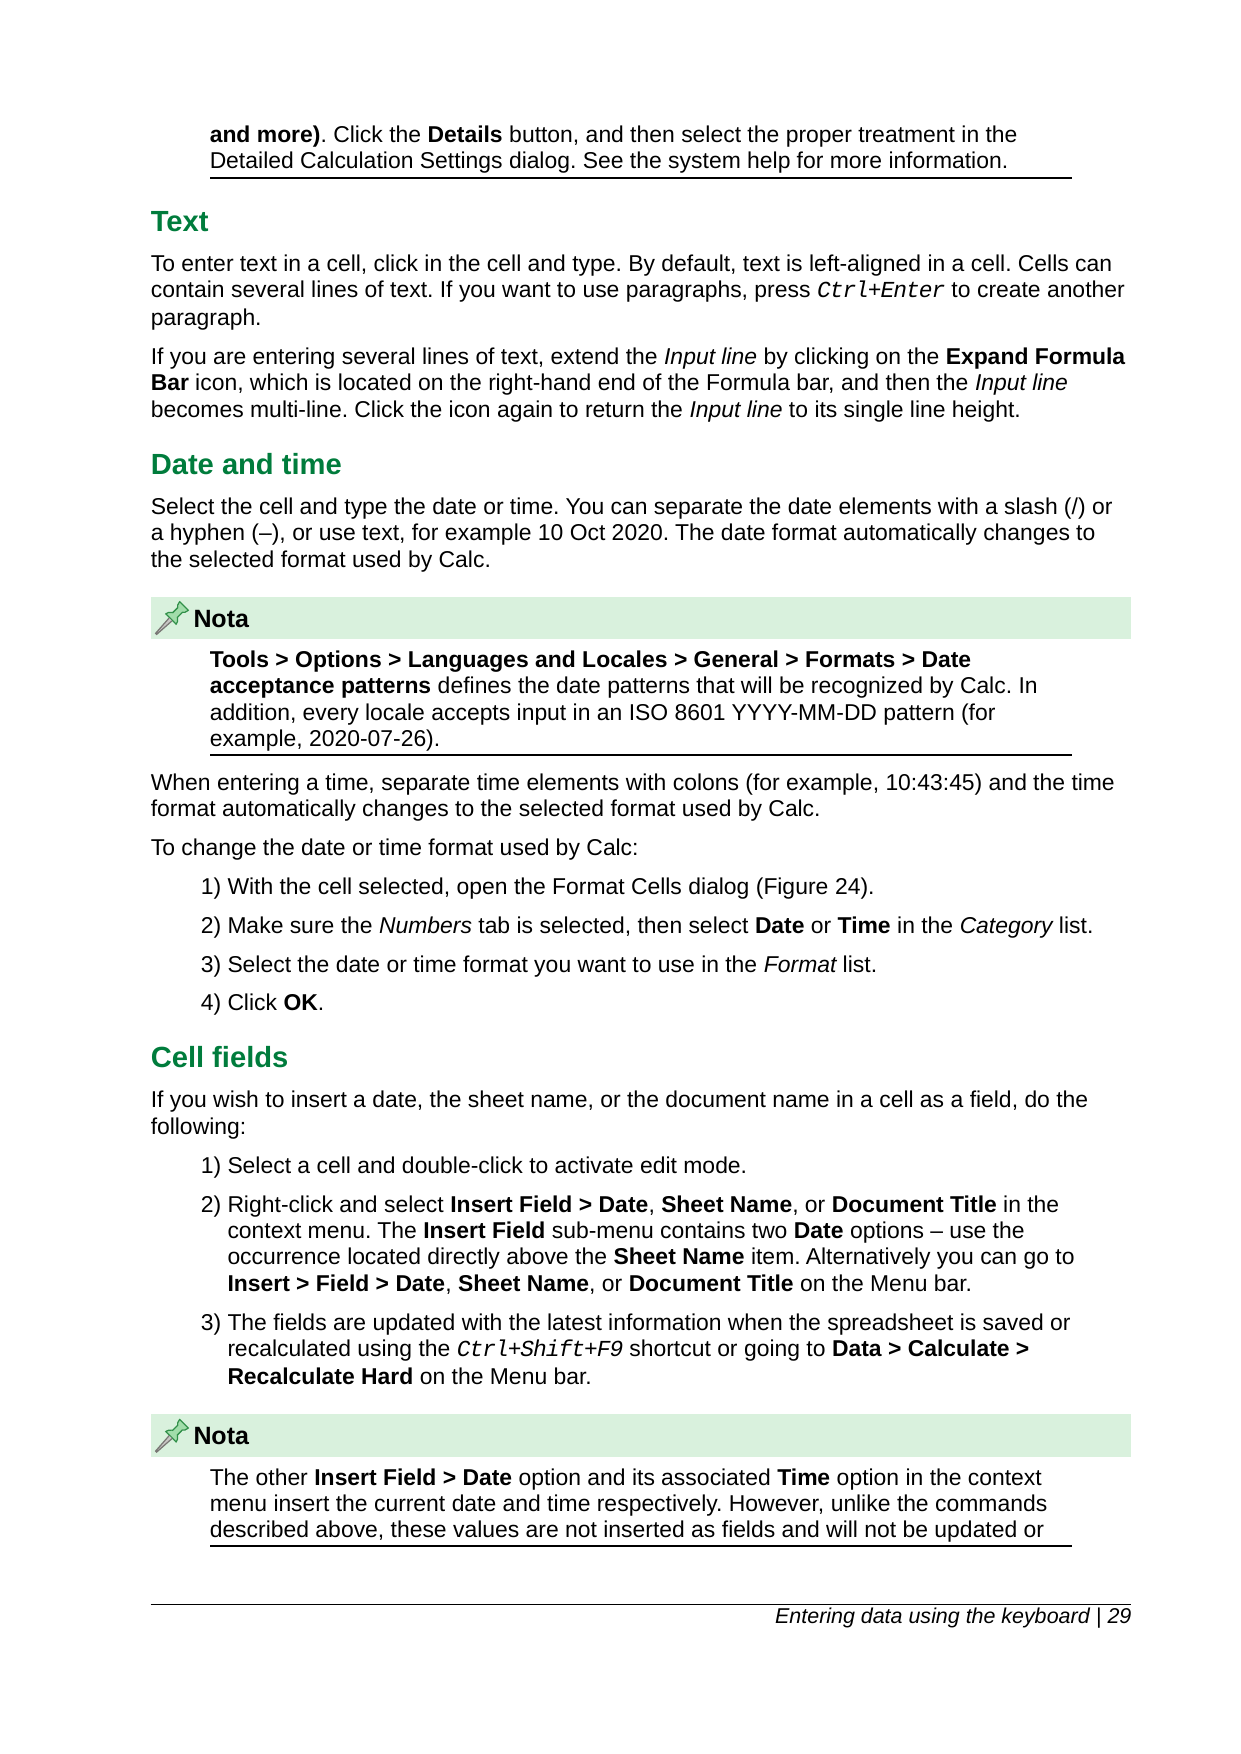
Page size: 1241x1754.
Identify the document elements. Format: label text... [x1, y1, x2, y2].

list Click OK. [227, 989, 1131, 1016]
list If you wish to insert a date, the sheet name, or the document name in a cell as a field, do the following: [151, 1086, 1131, 1139]
subtitle Text [151, 203, 1131, 237]
list Make sure the Numbers tab is selected, then select Date or Time in the Category list. [227, 912, 1131, 938]
text Tools > Options > Languages and Locales > General > Formats > Date acceptance patterns defines the date patterns that will be recognized by Calc. In addition, every locale accepts input in an ISO 8601 YYYY-MM-DD pattern (for example, 2020-07-26). [209, 646, 1072, 756]
list Select the date or time format you want to use in the Format list. [227, 951, 1131, 977]
subtitle Cell fields [151, 1041, 1131, 1074]
subtitle Nota [193, 597, 1131, 639]
subtitle Nota [151, 1414, 1131, 1457]
list Right-click and select Insert Field > Date, Sheet Name, or Document Title in the context menu. The Insert Field sub-menu contains two Date options – use the occurrence located directly above the Sheet Name item. Alternatively you can go to Insert > Field > Date, Sheet Name, or Document Title on the Menu bar. [227, 1191, 1131, 1296]
text Select the cell and type the date or time. You can separate the date elements with a slash (/) or a hyphen (–), or use text, for example 10 Oct 2020. The date format automatically changes to the selected format used by Calc. [151, 493, 1131, 572]
subtitle Date and time [151, 447, 1131, 480]
text If you are entering several lines of text, extend the Input line by clicking on the Expand Formula Bar icon, which is located on the right-hand end of the Formula bar, and then the Input line becomes multi-line. Click the icon again to return the Input line to its single line height. [151, 343, 1131, 422]
text To enter text in a cell, click in the cell and type. By default, text is left-aligned in a cell. Cells can contain several lines of text. If you want to use paragraphs, press Ctrl+Enter to create another paragraph. [151, 249, 1131, 331]
list To change the date or time format used by Calc: [151, 834, 1131, 860]
text When entering a time, separate time elements with colons (for example, 10:43:45) and the time format automatically changes to the selected format used by Calc. [151, 769, 1131, 821]
list With the cell selected, open the Format Cells dialog (Figure 24). [227, 873, 1131, 899]
list The fields are updated with the latest information when the spreadsheet is saved or recalculated using the Ctrl+Shift+F9 shortcut or going to Data > Calculate > Recalculate Hard on the Menu bar. [227, 1308, 1131, 1389]
list Select a cell and double-click to activate edit mode. [227, 1152, 1131, 1178]
text and more). Click the Details button, and then select the proper treatment in the Detailed Calculation Settings dialog. See the system help for more information. [209, 121, 1072, 179]
text The other Insert Field > Date option and its associated Time option in the context menu insert the current date and time respectively. However, unlike the commands described above, these values are not inserted as fields and will not be updated or [209, 1463, 1072, 1547]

---------------

WORK REQUIRED: Which lines of the listing above hold the word "dialog"? Copy each of them.

WRITTEN REPLY:
list With the cell selected, open the Format Cells dialog (Figure 24). [227, 873, 1131, 899]
text and more). Click the Details button, and then select the proper treatment in the Detailed Calculation Settings dialog. See the system help for more information. [209, 121, 1072, 179]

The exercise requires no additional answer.